In hearing care, it’s fairly easy to imagine a day—albeit some time from now—when we’ll be able to achieve far greater signal-to-noise ratios (SNR) using directional microphones and advanced algorithms to separate out unwanted signals. Of course, we’ve had FM and telecoil systems for decades that can result in superhuman 14 dB SNR levels, but these are not exactly seamless or ubiquitous. Today’s remote mic systems promise to offer similar and improved capabilities. As our digital world of communications expands at a dizzying pace, it’s not hard to imagine that you or future dispensing professionals will be imparting “superhuman hearing” akin to the Marvel comic book character Blue Ear (see May 24, 2012 HR Online news article, “Marvel Comics Inspired to Create a Super Hero with Hearing Loss”)!
Certainly, our present situation of extending human lifespan by 68% since 1900 seems to be preferential to attaining the immortality of a vampire.

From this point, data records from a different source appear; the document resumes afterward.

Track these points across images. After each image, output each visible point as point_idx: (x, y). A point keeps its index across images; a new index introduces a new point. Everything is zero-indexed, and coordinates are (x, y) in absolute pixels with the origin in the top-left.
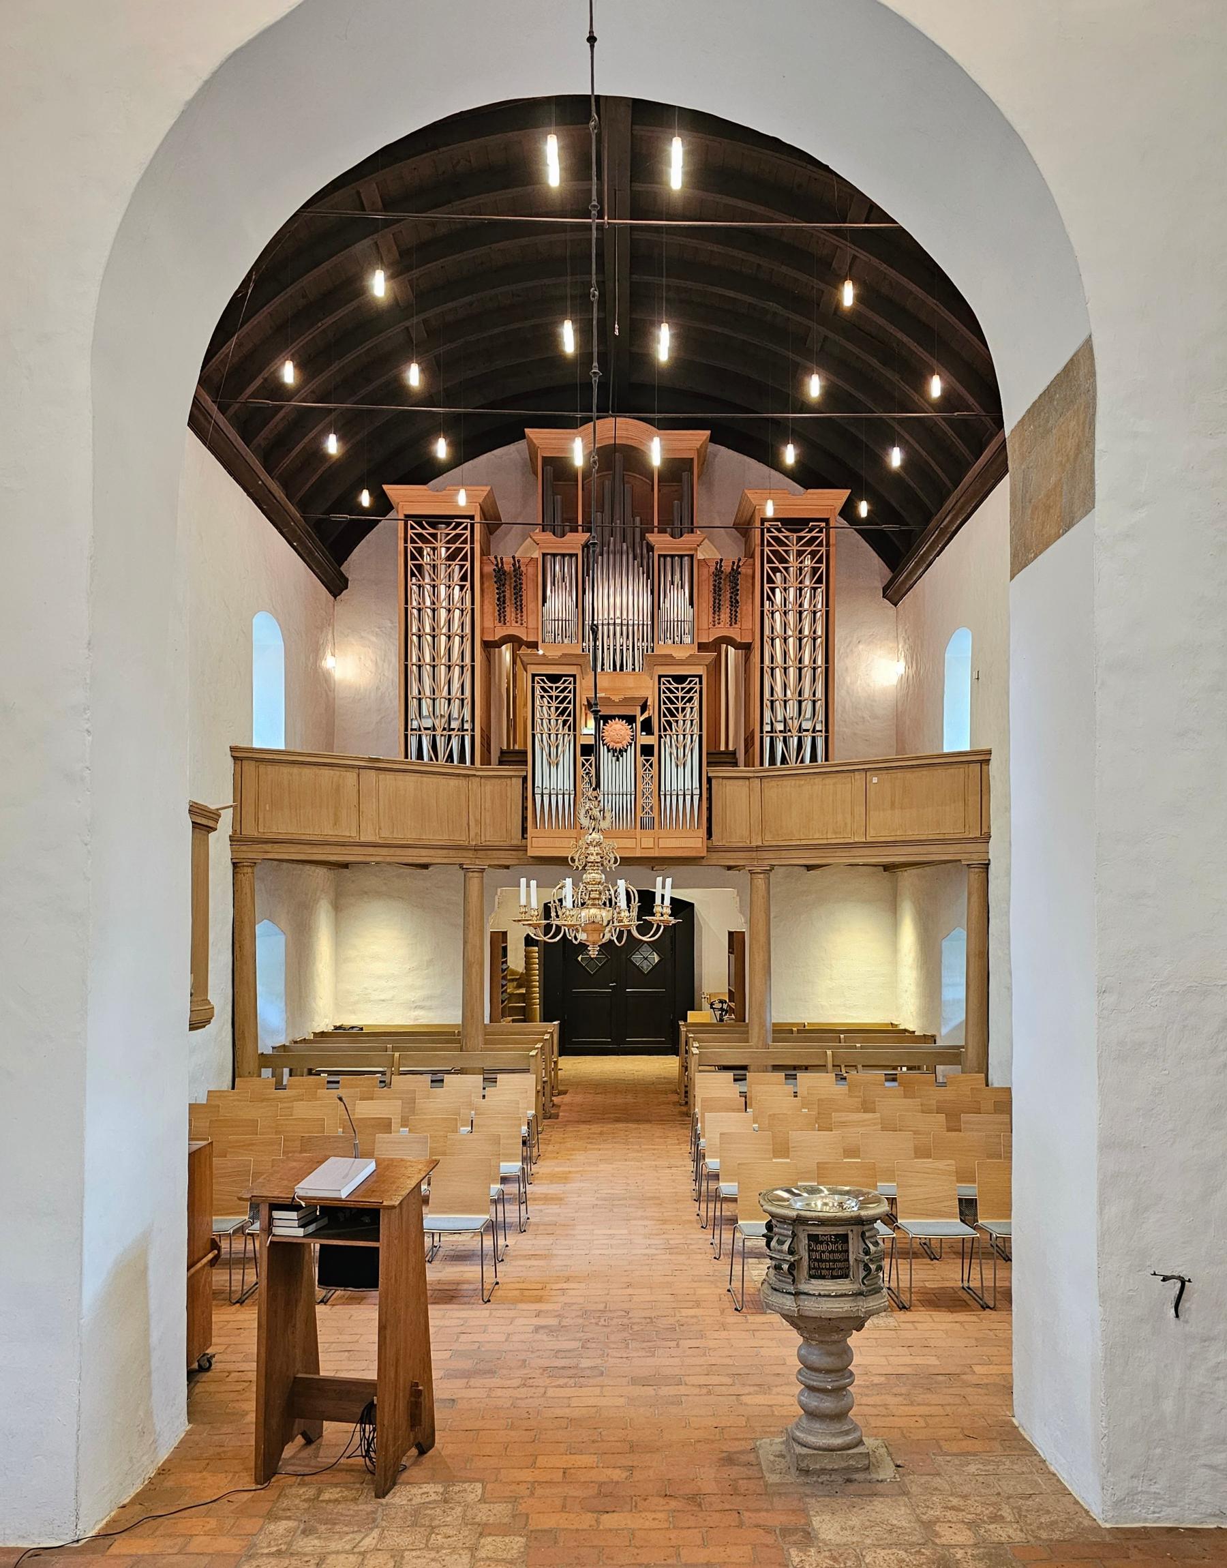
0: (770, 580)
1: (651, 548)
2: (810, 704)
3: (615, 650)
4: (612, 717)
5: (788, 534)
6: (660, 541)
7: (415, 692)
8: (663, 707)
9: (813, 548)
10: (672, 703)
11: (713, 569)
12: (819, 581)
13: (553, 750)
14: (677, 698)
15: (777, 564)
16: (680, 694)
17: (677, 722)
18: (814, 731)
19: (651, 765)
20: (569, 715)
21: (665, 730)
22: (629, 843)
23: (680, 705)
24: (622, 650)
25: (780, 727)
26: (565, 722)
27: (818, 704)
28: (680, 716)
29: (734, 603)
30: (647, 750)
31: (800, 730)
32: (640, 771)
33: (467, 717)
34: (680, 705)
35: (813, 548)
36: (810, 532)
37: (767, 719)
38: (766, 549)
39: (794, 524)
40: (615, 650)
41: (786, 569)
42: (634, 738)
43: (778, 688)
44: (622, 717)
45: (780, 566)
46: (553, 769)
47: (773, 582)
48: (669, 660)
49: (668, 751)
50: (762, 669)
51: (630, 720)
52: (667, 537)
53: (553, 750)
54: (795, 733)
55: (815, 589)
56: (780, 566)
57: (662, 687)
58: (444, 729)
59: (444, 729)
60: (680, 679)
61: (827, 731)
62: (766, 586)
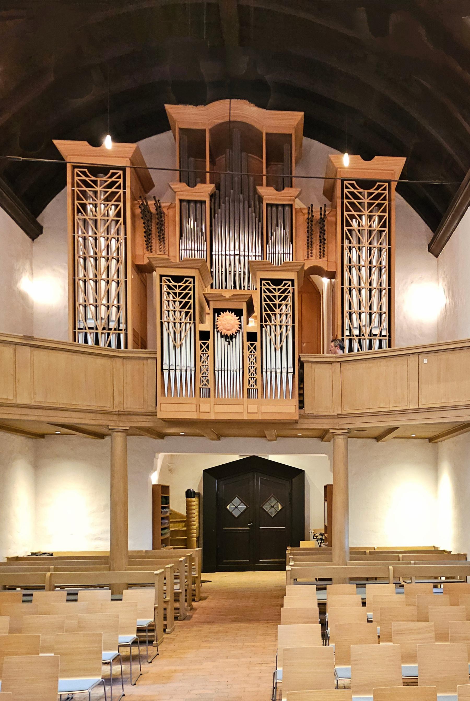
4: (224, 310)
10: (271, 300)
14: (275, 297)
20: (190, 308)
23: (277, 302)
26: (187, 313)
28: (277, 311)
34: (277, 302)
51: (239, 313)
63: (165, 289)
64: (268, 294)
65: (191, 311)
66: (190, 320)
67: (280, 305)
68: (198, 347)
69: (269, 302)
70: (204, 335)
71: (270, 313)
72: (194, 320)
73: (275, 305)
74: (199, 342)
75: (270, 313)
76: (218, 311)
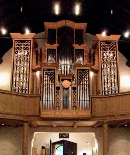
0: (103, 55)
1: (73, 48)
2: (114, 84)
3: (65, 71)
4: (66, 80)
5: (106, 45)
6: (76, 47)
7: (14, 80)
8: (78, 77)
9: (112, 48)
10: (81, 76)
11: (88, 53)
12: (114, 55)
13: (48, 88)
14: (82, 75)
15: (104, 51)
16: (83, 74)
17: (82, 81)
18: (115, 90)
19: (76, 92)
21: (79, 83)
22: (70, 114)
23: (83, 77)
24: (66, 71)
25: (107, 89)
27: (116, 84)
28: (83, 80)
29: (94, 60)
30: (74, 89)
31: (112, 90)
32: (73, 94)
33: (27, 86)
34: (83, 77)
35: (112, 48)
36: (112, 44)
37: (103, 87)
38: (101, 48)
39: (108, 43)
40: (65, 71)
41: (107, 52)
42: (71, 85)
43: (106, 79)
44: (68, 80)
45: (105, 52)
46: (48, 93)
47: (103, 55)
48: (80, 65)
49: (80, 88)
50: (102, 75)
51: (70, 80)
52: (77, 45)
53: (48, 88)
54: (110, 90)
55: (113, 57)
56: (105, 52)
57: (78, 72)
58: (21, 89)
59: (21, 89)
60: (83, 70)
61: (118, 90)
62: (102, 56)
63: (45, 73)
64: (80, 74)
65: (54, 80)
66: (53, 83)
67: (84, 78)
68: (55, 92)
69: (80, 77)
70: (58, 88)
71: (81, 80)
72: (54, 83)
73: (82, 78)
74: (56, 91)
75: (81, 80)
76: (63, 80)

At least, this seems better than hanging out with all those vapid high-hair-spray vampire buddies, wearing a long black cape and biting strangers’ necks. For the benefit of those who really enjoy the vampire genre, I’d love to see Hollywood insert a bit more realism into vampire films. After enduring centuries of blood-curdling scrams and high frequency bat squeaks, shouldn’t Dracula and his pals be sporting a BTE? Just before sinking his teeth into his next victim, he might pause first to hit “Program 3,” which initiates a high-compression algorithm or even a soothing tinnitus therapy masker. There would then be hope that this creature of the night would have something a bit more interesting to say—after some 400+ years of flitting about people’s bedrooms—than an emphatic “Blah, blah!”
Perhaps this speaks to the point that, with its redoubled effort to find the Fountain of Youth, society should spend more time focused on the quality of life of our older people. Otherwise, Dracula’s “Blah, blah!” summation of a very long life echoes that of Gertrude Stein who said, “When you get there, there isn’t any there there.” What’s the point of celebrating multiple centennials when the last “Happy Birthday” you heard was 150 years ago? And that’s why at least part of the Fountain of Youth may be tied as much to multiple channels as multiple centennials.